- ИСХОДНЫЙ ТЕКСТ -
※ ※ ※

Для ленинизма Кронштадт был вдвойне опасен: он поставил под сомнение, во-первых, большевистское понимание партии, а во вторых, претензии этой последней на власть. Главное требование, звучавшее в ходе мятежа – “Вся власть Советам, а не партиям!” – разрушало социальный миф, согласно которому большевистское правительство передало власть в руки народа. Любая независимая артикуляция требований рабочих через само-организованные советы – а вместе с тем и демистифицирующий, делегитимизирующий эффект подобной артикуляции – представляли собой ничуть не меньшую опасность, чем угроза вооруженного восстания. Поскольку наступление научного социализма подразумевало, что пролетариат должен соответствовать партийным нормам, ему теперь предстояло доказать свою революционность, подчинившись декретам партии. По этой-то причине большевики и не могли рассматривать свое подавление Кронштадтского восстания  как предательство рабочего класса. Как раз напротив: это рабочие предали сами себя, это они пошли против собственных «объективных» интересов, воплощенных в Партии. С этой точки зрения реальная социальная практика отдельно взятого пролетария утрачивала всякий смысл, более того, нарушала единство революционной воли. Этот антагонизм можно было смягчить только благодаря принципу четкой централизованной организации сверху вниз (Ленин). Именно поэтому на Х съезде партии (он начал свою работу как раз, когда войска Тухачевского подавляли кронштадтский мятеж) было принято постановление о запрещении фракций внутри партии.

За пятьдесят три года до этого Маркс высказывал свои сомнения в отношении подобного централизованного способа организации: “если даже это [т.е. центристская организация] и возможно – а я полагаю, что это невозможно tout bonnement – то уж точно не желательно”. Продолжая эту линию, Роза Люксембург противопоставила ленинскому “демократическому централизму” понятие “само-централизма”: “[Пролетарское движение] распространяется и развивается в соответствии со следующими диалектическими противоречиями: армия пролетариата пополняется и осознает свои цели в ходе самой борьбы. Активность партийной организации, рост пролетарского осознания целей борьбы, да и сама борьба – это вовсе не различные явления, механически отделенные друг от друг во времени, как в бланкистском движении, но лишь разные аспекты одного и того же процесса. С одной стороны, если не брать общие принципы борьбы, для социал-демократов не существует какой-либо готовой, установленной и продуманной заранее тактики, которой Центральный Комитет мог бы обучить членов своей партии на манер того, как обучают новобранцев в военных лагерях. С другой стороны, уровень влияния социалистической партии постоянно колеблется из-за подъемов и затуханий борьбы, по ходу которой возникает и растет организация”. Для Розы Люксембург организация – это  процесс. Она считает, что “марксистская версия социализма ни в чем не поддается строгой фиксации и формализации, – в том числе и в вопросах организации” (Роза Люксембург, «Вопросы организации русской социал-демократии», 1904). Главное условие высвобождения организационной фантазии политических субъектов, условие, которое позволит разрушить логику отчуждения, заключается для нее в следующем: необходимо перестать подчиняться авторитету, включая авторитет своей собственной организации.

※ ※ ※

- Строки набора данных -
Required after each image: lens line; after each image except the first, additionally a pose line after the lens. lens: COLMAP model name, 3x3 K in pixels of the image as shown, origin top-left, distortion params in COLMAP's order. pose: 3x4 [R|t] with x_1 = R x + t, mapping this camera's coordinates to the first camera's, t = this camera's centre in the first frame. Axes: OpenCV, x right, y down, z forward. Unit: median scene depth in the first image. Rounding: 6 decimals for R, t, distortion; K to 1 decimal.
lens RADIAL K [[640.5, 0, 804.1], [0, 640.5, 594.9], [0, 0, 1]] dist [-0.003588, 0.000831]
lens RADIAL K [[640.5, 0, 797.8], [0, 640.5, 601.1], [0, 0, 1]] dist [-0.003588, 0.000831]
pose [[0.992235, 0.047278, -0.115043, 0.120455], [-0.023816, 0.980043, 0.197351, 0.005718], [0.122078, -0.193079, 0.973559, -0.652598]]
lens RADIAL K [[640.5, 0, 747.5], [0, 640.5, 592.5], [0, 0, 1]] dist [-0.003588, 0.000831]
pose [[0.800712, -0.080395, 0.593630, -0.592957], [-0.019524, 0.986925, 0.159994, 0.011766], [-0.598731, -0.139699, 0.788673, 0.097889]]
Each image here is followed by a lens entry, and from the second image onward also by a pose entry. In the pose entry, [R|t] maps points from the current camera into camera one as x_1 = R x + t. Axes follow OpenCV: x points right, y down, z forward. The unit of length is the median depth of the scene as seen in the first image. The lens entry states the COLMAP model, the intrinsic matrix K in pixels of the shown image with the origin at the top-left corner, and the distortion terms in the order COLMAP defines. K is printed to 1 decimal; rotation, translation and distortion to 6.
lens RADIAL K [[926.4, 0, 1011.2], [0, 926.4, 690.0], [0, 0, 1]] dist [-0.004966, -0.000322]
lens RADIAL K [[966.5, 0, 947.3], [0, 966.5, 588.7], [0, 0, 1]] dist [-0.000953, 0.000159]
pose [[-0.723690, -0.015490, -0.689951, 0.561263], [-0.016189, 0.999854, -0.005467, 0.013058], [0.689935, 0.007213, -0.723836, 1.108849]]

※ ※ ※

Изложите исходный текст в двух предложениях.

Главное требование Кронштадтского мятежа «Вся власть Советам, а не партиям!» ставило под сомнение большевистское понимание партии и её претензии на власть, однако большевики не считали подавление восстания предательством рабочего класса, а на X съезде партии приняли постановление о запрещении фракций. Ещё за пятьдесят три года до этого Маркс сомневался в желательности централизованной организации, а Роза Люксембург противопоставила ленинскому «демократическому централизму» понятие «само-централизма», видя в организации процесс и требуя перестать подчиняться авторитету, включая авторитет собственной организации.